Acute respiratory infection remains a common presentation to Emergency Departments. Oxygen saturations (Sao(2)) may be useful in determining which febrile infants require chest x-rays (CXR) in investigation for bacterial pneumonia (PNA). This study aimed to determine whether Sao(2) is clinically useful in excluding bacterial PNA in febrile infants <24 months.
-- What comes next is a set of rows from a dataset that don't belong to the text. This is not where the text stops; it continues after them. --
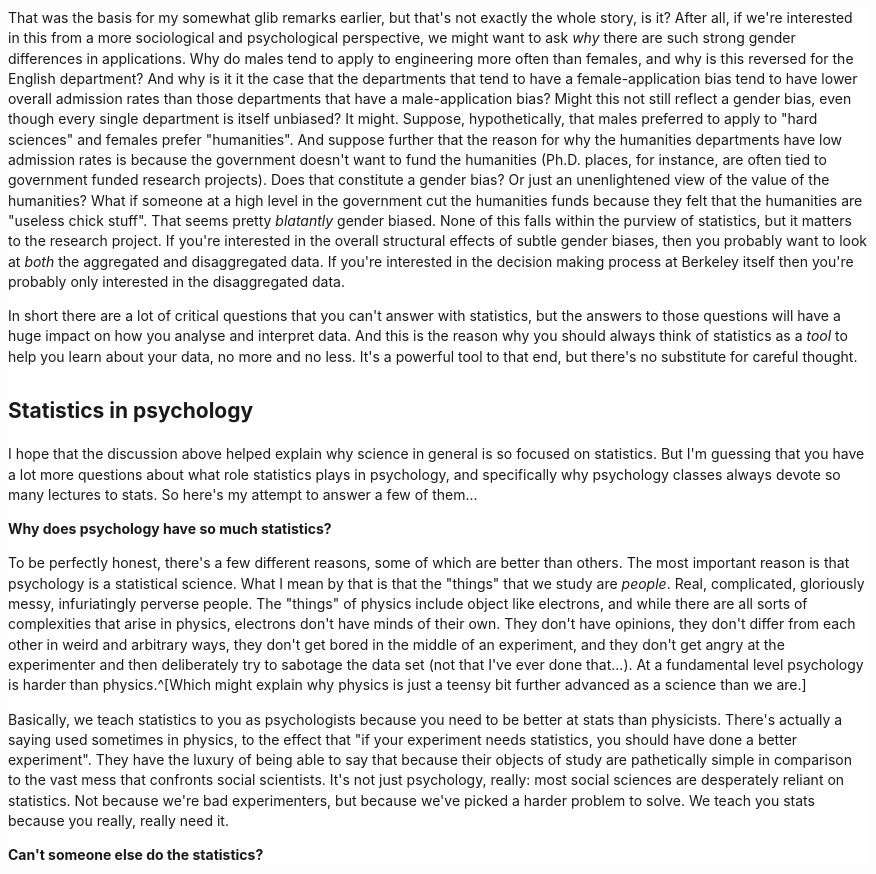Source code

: That was the basis for my somewhat glib remarks earlier, but that's not exactly the whole story, is it? After all, if we're interested in this from a more sociological and psychological perspective, we might want to ask *why* there are such strong gender differences in applications. Why do males tend to apply to engineering more often than females, and why is this reversed for the English department? And why is it it the case that the departments that tend to have a female-application bias tend to have lower overall admission rates than those departments that have a male-application bias? Might this not still reflect a gender bias, even though every single department is itself unbiased? It might. Suppose, hypothetically, that males preferred to apply to "hard sciences" and females prefer "humanities". And suppose further that the reason for why the humanities departments have low admission rates is  because the government doesn't want to fund the humanities (Ph.D. places, for instance, are often tied to government funded research projects). Does that constitute a gender bias? Or just an unenlightened view of the value of the humanities? What if someone at a high level in the government cut the humanities funds because they felt that the humanities are "useless chick stuff". That seems pretty *blatantly* gender biased. None of this falls within the purview of statistics, but it matters to the research project. If you're interested in the overall structural effects of subtle gender biases, then you probably want to look at *both* the aggregated and disaggregated data. If you're interested in the decision making process at Berkeley itself then you're probably only interested in the disaggregated data. 

In short there are a lot of critical questions that you can't answer with statistics, but the answers to those questions will have a huge impact on how you analyse and interpret data. And this is the reason why you should always think of statistics as a *tool* to help you learn about your data, no more and no less. It's a powerful tool to that end, but there's no substitute for careful thought.


## Statistics in psychology

I hope that the discussion above helped explain why science in general is so focused on statistics. But I'm guessing that you have a lot more questions about what role statistics plays in psychology, and specifically why psychology classes always devote so many lectures to stats. So here's my attempt to answer a few of them...


**Why does psychology have so much statistics?**

  To be perfectly honest, there's a few different reasons, some of which are better than others. The most important reason is that psychology is a statistical science. What I mean by that is that the "things" that we study are *people*. Real, complicated, gloriously messy, infuriatingly perverse people. The "things" of physics include object like electrons, and while there are all sorts of complexities that arise in physics, electrons don't have minds of their own. They don't have opinions, they don't differ from each other in weird and arbitrary ways, they don't get bored in the middle of an experiment, and they don't get angry at the experimenter and then deliberately try to sabotage the data set (not that I've ever done that...). At a fundamental level psychology is harder than physics.^[Which might explain why physics is just a teensy bit further advanced as a science than we are.]

  Basically, we teach statistics to you as psychologists because you need to be better at stats than physicists. There's actually a saying used sometimes in physics, to the effect that "if your experiment needs statistics, you should have done a better experiment". They have the luxury of being able to say that because their objects of study are pathetically simple in comparison to the vast mess that confronts social scientists. It's not just psychology, really: most social sciences are desperately reliant on statistics. Not because we're bad experimenters, but because we've picked a harder problem to solve. We teach you stats because you really, really need it.

**Can't someone else do the statistics?**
A febrile infant registry was instituted at a tertiary care military hospital (55,000 annual patients, 27% children) from December 2002-December 2003. Eligible patients consisted of infants <3 months with temperature ≥38°C or 3-24 months with temperature ≥39°C. Bacterial PNA was defined in this cohort by a CXR revealing a 'lobar infiltrate' by a board-certified radiologist. Descriptive statistics are presented on groups who received CXR versus groups who did not, and on infants who had bacterial PNA versus those who did not. Student t tests were used to compare maximum temperature (Tmax), RR, and Sao(2). Logistic regression for PNA was performed using age, sex, Tmax, RR, HR and Sao(2). A Receiver Operator Characteristic (ROC) curve was created to show Sao(2) cut-off points as related to sensitivity and specificity.


985 patients (55% boys; median age: 12 months) met entry criteria. 790 underwent CXR and 82 were diagnosed with bacterial PNA. Sao(2) was lower in infants with bacterial PNA (96.6%±2.5% vs 97.7%±1.8%, p<0.001). Sao(2) was also predictive of bacterial PNA by logistic regression (p=0.017) but the ROC curve yielded a poor sensitivity/specificity profile (area under curve (AUC) of 0.6786).


In febrile infants, Sao(2) was not found to be clinically useful for excluding bacterial PNA.